* **DESCRIPTION OF THE TASK**: Retype the passage of the text on newline characters from "It's funny, but" up to and including "mechanical typewriter did.", reproducing every word and punctuation mark unchanged.

EXCERPT PROVIDED START

By historical reasons, there are two old characters used to denote the boundary between lines (or paragraphs, depending in interpretation) for text files. One is "carriage return", "\r", and another one is "line feed", "\n" (also: "new line"). You can find them in the ASCII table:
ASCII — Wikipedia, the free encyclopedia[
^].
It's funny, but these characters mimic behavior of mechanical typewriter. The letters hits the paper pressed against the rubberized bar; the bar with the paper is mounted in the "carriage" (it "carries" it) which moves horizontally to move from one character position to the next one. When the line is complete, it moves all the way to the left. It corresponds to "\r", "carriage return". Then the bar rotates by one line, and it corresponds to "\n". These two operations are kept independent, because some typing tricks requires moving just the carriage to type over already typed text, and independent rotation of the bar, to print something on an arbitrary line. So these operations sneaked in computer notation, even though no printer actually used them the way the mechanical typewriter did.
In Unicode, there are different characters used for similar purposes, but "\r" and "\n" are used more often.
Worse, the rules for using these characters depend on the platform. Please see:
Newline — Wikipedia, the free encyclopedia[
^].
In .NET programs, in most cases (in fact, it also depends on purpose), you need to use platform-dependent object instead,
System.Environment.NewLine
:
Environment Class (System)[
^].
Still, if you copy one text file from one platform to another, on a target platform, you can get "non-native" use of new line characters. These days, this is not a big problem. The role of text files is reduced to the media for the file format where it does not matter, such as, say, HTML, ePUB, Open XML, and so on. On all platform, modern text handling software, including text editors, are designed to detect mismatch and fix it, "normalize".

EXCERPT PROVIDED END
GIVEN ENTRIES START

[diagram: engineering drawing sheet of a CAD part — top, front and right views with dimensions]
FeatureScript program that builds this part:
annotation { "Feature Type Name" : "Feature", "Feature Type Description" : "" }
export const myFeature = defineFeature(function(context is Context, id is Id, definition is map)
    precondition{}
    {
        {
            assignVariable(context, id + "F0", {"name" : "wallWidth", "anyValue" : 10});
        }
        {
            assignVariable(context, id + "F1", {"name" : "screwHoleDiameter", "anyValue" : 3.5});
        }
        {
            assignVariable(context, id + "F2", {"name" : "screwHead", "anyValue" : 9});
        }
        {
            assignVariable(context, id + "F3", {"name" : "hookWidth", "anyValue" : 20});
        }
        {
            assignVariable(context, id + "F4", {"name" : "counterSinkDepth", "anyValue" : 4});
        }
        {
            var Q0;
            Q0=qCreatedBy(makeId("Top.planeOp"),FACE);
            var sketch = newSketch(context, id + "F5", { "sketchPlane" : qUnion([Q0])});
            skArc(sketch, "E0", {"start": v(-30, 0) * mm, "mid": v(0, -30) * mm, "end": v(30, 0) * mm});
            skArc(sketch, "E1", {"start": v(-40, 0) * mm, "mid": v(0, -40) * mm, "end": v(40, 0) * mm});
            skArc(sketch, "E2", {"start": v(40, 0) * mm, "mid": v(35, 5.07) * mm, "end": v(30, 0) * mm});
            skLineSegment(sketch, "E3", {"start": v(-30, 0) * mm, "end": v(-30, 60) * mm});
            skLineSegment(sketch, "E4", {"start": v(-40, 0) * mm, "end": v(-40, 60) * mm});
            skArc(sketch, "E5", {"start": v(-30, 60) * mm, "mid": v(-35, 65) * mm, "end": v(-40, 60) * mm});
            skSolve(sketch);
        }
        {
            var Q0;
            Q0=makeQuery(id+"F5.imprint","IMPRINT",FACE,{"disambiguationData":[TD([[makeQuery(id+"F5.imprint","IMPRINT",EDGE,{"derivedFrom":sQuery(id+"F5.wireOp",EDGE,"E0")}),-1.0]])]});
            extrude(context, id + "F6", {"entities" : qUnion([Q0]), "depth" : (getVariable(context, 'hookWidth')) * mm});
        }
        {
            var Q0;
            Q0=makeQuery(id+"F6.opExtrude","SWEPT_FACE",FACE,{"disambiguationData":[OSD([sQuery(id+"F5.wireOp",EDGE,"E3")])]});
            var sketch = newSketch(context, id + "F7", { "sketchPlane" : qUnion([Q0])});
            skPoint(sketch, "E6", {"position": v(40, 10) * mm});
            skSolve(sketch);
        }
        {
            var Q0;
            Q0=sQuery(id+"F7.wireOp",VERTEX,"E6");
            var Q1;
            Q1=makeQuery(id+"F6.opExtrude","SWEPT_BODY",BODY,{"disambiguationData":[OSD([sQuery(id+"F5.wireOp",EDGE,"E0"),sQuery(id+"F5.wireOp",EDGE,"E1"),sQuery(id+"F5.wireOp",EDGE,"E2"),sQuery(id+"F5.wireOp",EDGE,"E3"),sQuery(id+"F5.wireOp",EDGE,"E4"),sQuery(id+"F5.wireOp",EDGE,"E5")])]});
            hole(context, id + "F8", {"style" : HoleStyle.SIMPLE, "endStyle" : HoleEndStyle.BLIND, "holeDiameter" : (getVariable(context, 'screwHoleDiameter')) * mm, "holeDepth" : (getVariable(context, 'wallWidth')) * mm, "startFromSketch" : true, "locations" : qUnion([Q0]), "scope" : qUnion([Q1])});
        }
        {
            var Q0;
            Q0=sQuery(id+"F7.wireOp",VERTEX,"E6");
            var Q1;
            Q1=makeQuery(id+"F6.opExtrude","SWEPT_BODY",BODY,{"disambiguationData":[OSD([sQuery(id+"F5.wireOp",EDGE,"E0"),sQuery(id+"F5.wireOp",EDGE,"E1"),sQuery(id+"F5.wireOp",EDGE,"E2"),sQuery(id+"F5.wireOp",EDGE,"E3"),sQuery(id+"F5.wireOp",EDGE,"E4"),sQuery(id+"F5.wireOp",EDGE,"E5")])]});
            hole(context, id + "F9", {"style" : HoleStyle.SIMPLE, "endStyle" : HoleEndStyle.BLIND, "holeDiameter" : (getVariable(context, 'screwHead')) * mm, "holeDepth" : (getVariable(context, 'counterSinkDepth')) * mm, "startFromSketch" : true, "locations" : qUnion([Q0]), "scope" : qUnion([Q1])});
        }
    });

GIVEN ENTRIES END

* **FINISHED TASK**:
It's funny, but these characters mimic behavior of mechanical typewriter. The letters hits the paper pressed against the rubberized bar; the bar with the paper is mounted in the "carriage" (it "carries" it) which moves horizontally to move from one character position to the next one. When the line is complete, it moves all the way to the left. It corresponds to "\r", "carriage return". Then the bar rotates by one line, and it corresponds to "\n". These two operations are kept independent, because some typing tricks requires moving just the carriage to type over already typed text, and independent rotation of the bar, to print something on an arbitrary line. So these operations sneaked in computer notation, even though no printer actually used them the way the mechanical typewriter did.